Give the number of lines in these entries that contain "name", and nothing more.

** Exercise data follows **

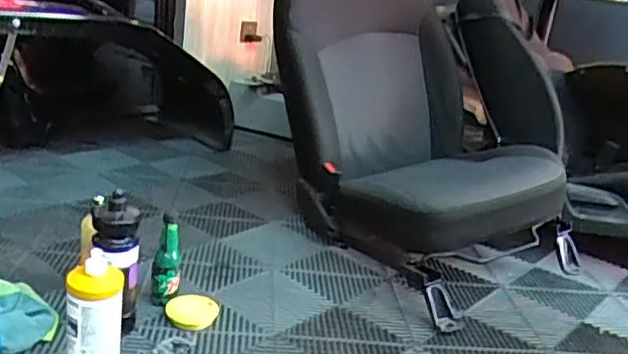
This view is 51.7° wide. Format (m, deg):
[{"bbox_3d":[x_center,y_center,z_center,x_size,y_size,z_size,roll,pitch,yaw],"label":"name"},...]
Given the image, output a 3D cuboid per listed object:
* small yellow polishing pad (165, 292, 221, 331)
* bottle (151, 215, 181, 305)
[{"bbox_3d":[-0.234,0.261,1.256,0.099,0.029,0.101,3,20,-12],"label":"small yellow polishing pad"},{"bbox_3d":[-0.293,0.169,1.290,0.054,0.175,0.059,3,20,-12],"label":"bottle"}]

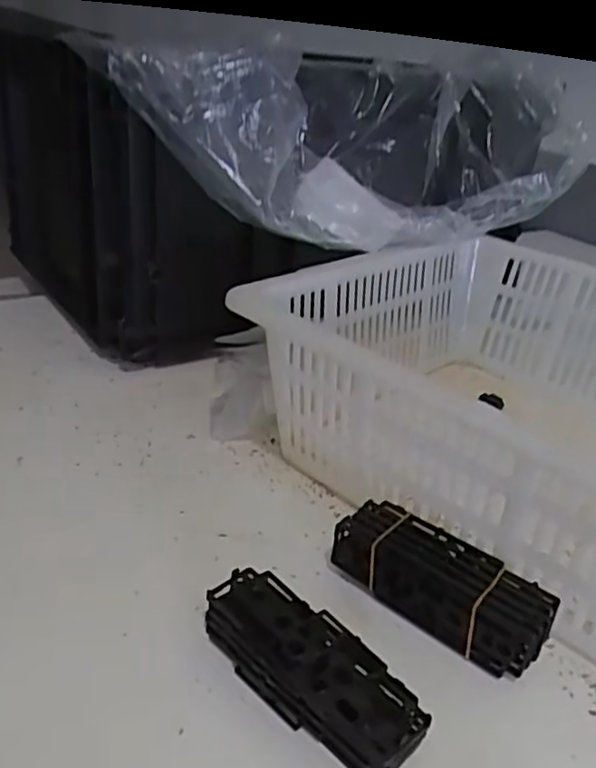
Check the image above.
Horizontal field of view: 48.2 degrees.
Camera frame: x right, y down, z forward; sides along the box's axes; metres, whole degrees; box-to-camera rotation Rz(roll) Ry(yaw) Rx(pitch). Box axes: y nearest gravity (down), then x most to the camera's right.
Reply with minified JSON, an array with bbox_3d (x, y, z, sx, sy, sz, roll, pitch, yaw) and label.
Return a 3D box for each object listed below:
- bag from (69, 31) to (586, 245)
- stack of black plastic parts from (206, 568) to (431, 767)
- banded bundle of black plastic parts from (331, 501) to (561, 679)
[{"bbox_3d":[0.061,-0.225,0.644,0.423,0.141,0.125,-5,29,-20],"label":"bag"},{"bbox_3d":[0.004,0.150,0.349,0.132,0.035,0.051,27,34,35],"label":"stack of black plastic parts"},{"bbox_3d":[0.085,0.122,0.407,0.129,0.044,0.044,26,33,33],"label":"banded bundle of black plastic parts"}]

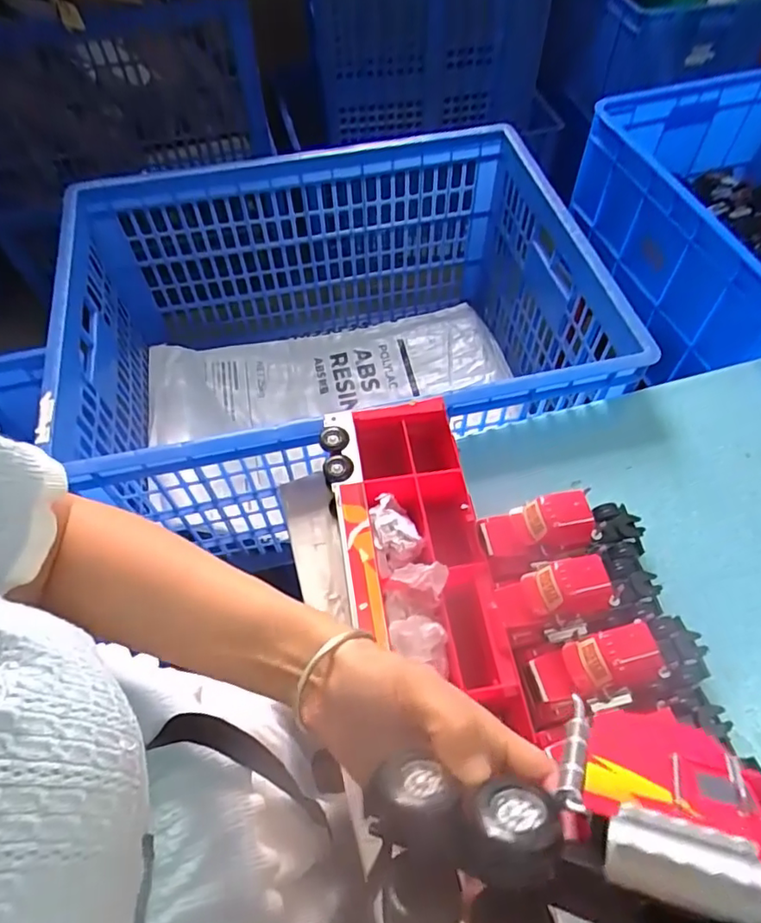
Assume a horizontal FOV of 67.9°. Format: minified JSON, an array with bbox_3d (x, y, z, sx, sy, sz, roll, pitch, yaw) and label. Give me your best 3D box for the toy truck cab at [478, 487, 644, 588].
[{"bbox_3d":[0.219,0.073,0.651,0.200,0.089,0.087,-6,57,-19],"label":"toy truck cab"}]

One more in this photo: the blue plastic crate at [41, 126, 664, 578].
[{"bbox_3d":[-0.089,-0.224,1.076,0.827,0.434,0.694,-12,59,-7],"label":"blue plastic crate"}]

** End of Exercise data **
** Exercise data follows **

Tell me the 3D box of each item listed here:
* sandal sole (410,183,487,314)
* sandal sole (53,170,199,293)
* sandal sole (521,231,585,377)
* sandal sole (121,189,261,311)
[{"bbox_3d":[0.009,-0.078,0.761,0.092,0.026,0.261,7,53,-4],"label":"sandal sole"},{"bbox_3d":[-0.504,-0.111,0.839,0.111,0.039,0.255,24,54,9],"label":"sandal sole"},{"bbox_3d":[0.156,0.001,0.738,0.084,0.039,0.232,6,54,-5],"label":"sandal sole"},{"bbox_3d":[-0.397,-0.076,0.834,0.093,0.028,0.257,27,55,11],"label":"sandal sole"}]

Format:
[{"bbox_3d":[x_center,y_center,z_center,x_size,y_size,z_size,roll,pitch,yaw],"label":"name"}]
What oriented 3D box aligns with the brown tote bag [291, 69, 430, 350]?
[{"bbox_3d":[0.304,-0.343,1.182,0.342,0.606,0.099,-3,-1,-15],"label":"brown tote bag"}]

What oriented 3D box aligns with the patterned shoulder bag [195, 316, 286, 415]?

** End of Exercise data **
** Exercise data follows **

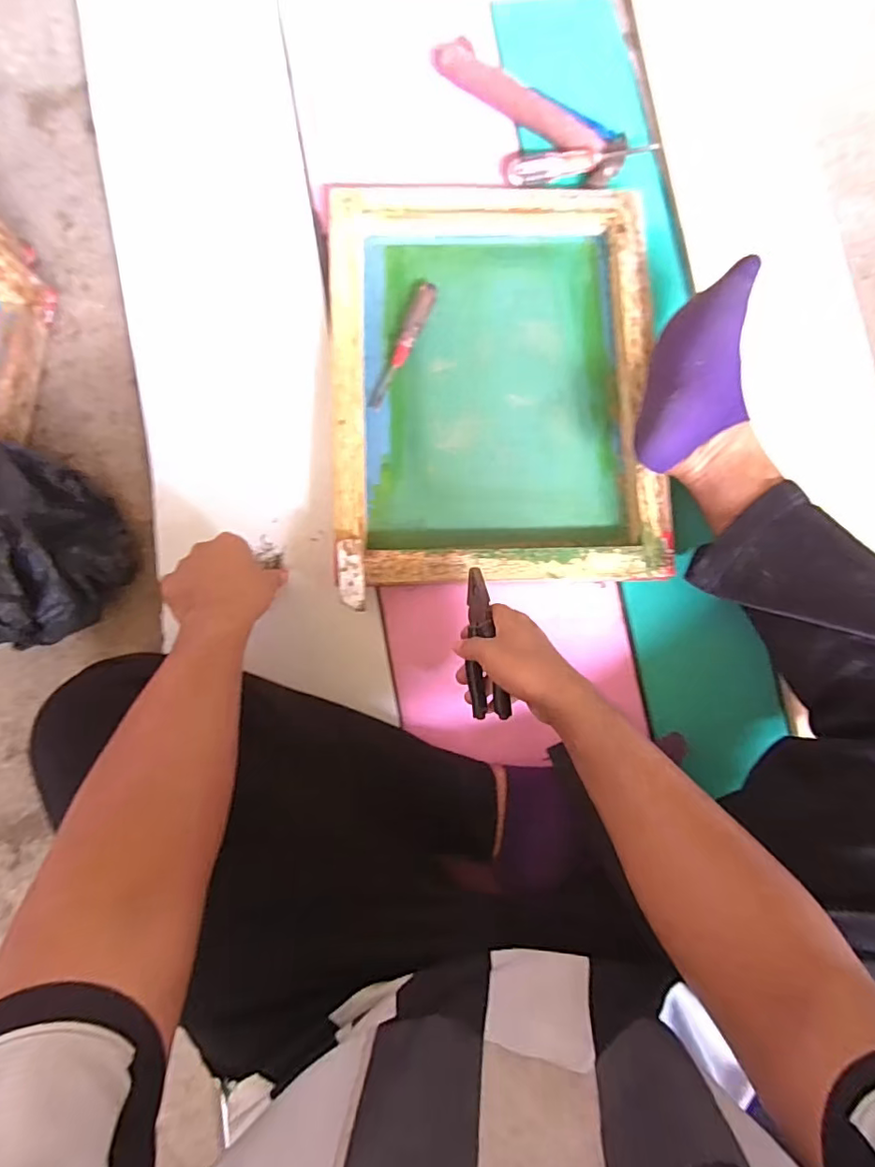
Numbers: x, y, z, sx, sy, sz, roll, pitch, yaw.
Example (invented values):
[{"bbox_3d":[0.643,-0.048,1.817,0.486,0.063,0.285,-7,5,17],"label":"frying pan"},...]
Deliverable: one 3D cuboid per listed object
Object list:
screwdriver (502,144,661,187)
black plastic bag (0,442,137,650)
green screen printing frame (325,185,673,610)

** End of Exercise data **

Exercise output: 2